I have a string like this:
<foo><bar><k2><v1>aaa<b>bbb</b>ccc</v1></k2></bar><foo>
I would like to strip the first 3 opening and the last 3 closing tags from the string. I do not know the tag names in advance.
I can strip the first 3 strings with re.sub(r'<[^<>]+>', '', in_str, 3))
. How do I strip the closing tags? What should remain is:
<v1>aaa<b>bbb</b>ccc</v1>
I know I could maybe 'do it right', but I actually do not wish to do xml nor html parsing for my purpose, which is to aid myself visualizing the xml representation of some classes.

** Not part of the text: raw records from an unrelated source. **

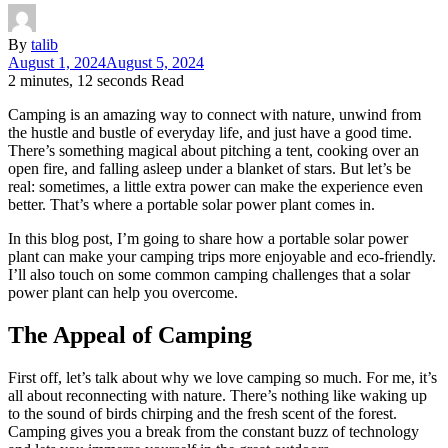
By
talib
August 1, 2024
August 5, 2024
2 minutes, 12 seconds Read
Camping is an amazing way to connect with nature, unwind from
the hustle and bustle of everyday life, and just have a good time.
There’s something magical about pitching a tent, cooking over an
open fire, and falling asleep under a blanket of stars. But let’s be
real: sometimes, a little extra power can make the experience even
better. That’s where a portable solar power plant comes in.
In this blog post, I’m going to share how a portable solar power
plant can make your camping trips more enjoyable and eco-friendly.
I’ll also touch on some common camping challenges that a solar
power plant can help you overcome.
The Appeal of Camping
First off, let’s talk about why we love camping so much. For me, it’s
all about reconnecting with nature. There’s nothing like waking up
to the sound of birds chirping and the fresh scent of the forest.
Camping gives you a break from the constant buzz of technology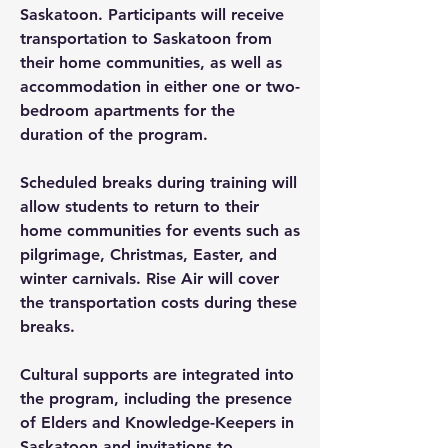
Saskatoon. Participants will receive
transportation to Saskatoon from
their home communities, as well as
accommodation in either one or two-
bedroom apartments for the
duration of the program.
Scheduled breaks during training will
allow students to return to their
home communities for events such as
pilgrimage, Christmas, Easter, and
winter carnivals. Rise Air will cover
the transportation costs during these
breaks.
Cultural supports are integrated into
the program, including the presence
of Elders and Knowledge-Keepers in
Saskatoon and invitations to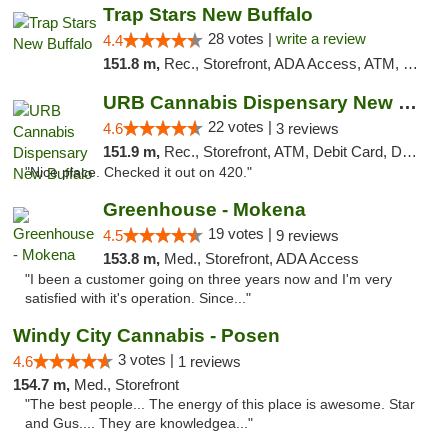
Trap Stars New Buffalo
28 votes |
write a review
4.4
151.8 m,
Rec., Storefront, ADA Access, ATM, Debit Card, Delivery, Pickup
URB Cannabis Dispensary New Buffalo
22 votes |
4.6
3 reviews
151.9 m,
Rec., Storefront, ATM, Debit Card, Delivery, Pickup
"Nice place. Checked it out on 420."
Greenhouse - Mokena
19 votes |
4.5
9 reviews
153.8 m,
Med., Storefront, ADA Access
"I been a customer going on three years now and I'm very
satisfied with it's operation. Since..."
Windy City Cannabis - Posen
3 votes |
4.6
1 reviews
154.7 m,
Med., Storefront
"The best people... The energy of this place is awesome. Star
and Gus.... They are knowledgea..."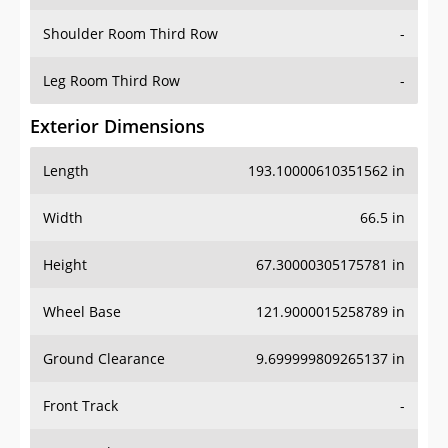
Shoulder Room Third Row
-
Leg Room Third Row
-
Exterior Dimensions
Length
193.10000610351562 in
Width
66.5 in
Height
67.30000305175781 in
Wheel Base
121.9000015258789 in
Ground Clearance
9.699999809265137 in
Front Track
-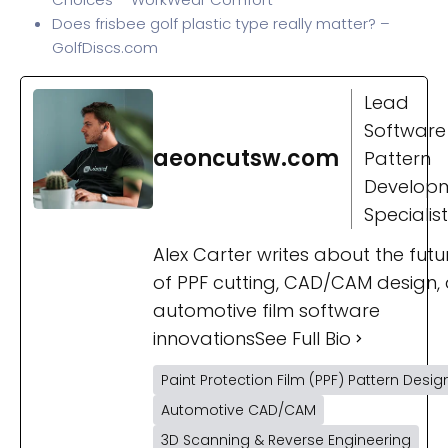
Does frisbee golf plastic type really matter? –
GolfDiscs.com
Lead
Software
aeoncutsw.com
Pattern
Develop
Specialist
Alex Carter writes about the futu
of PPF cutting, CAD/CAM design,
automotive film software
innovations
See Full Bio
Paint Protection Film (PPF) Pattern Desig
Automotive CAD/CAM
3D Scanning & Reverse Engineering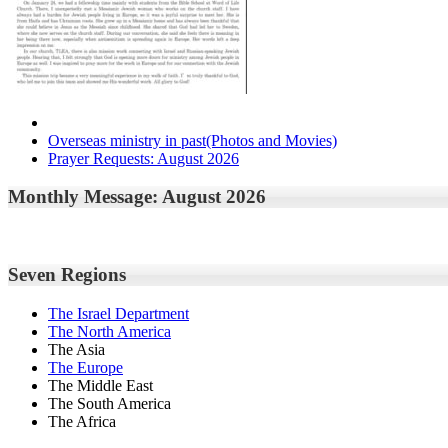
Overseas ministry in past(Photos and Movies)
Prayer Requests: August 2026
Monthly Message: August 2026
Seven Regions
The Israel Department
The North America
The Asia
The Europe
The Middle East
The South America
The Africa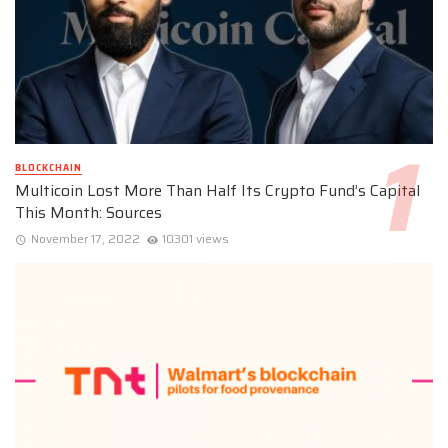
BLOCKCHAIN
Multicoin Lost More Than Half Its Crypto Fund’s Capital
This Month: Sources
November 17, 2022
10301 views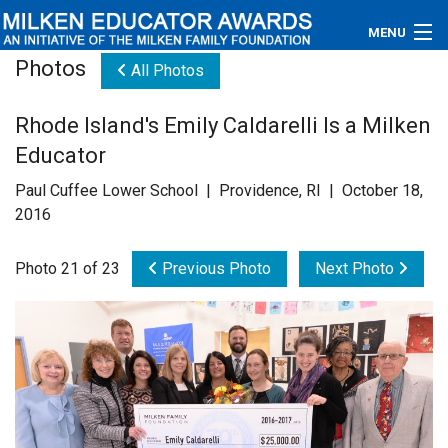
MENU
Photos
All Photos
About
Rhode Island's Emily Caldarelli Is a Milken
Educators
Educator
Newsroom
Paul Cuffee Lower School | Providence, RI | October 18,
2016
Photos
Photo 21 of 23
Previous Photo
Next Photo
Videos
Connections
Contact Us
Subscribe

Instead, I realized that this problem is interesting. It seems I cannot simply search backwards with regex, ie. right to left. because that seems unsupported:
If you mean, find the right-most match of several (similar to the rfind method of a string) then no, it is not directly supported. You could use re.findall() and chose the last match but if the matches can overlap this may not give the correct result.
But .rstrip
is not good with words, and won't do patterns either.
I looked at Strip HTML from strings in Python but I only wish to strip up to 3 tags.
What approach could be used here? Should I reverse the string (ugly in itself and due to the '<>'s). Do tokenization (why not parse, then?)? Or create static closing tags based on the left-to-right match?
Which strategy to follow to strip the patterns from the end of the string?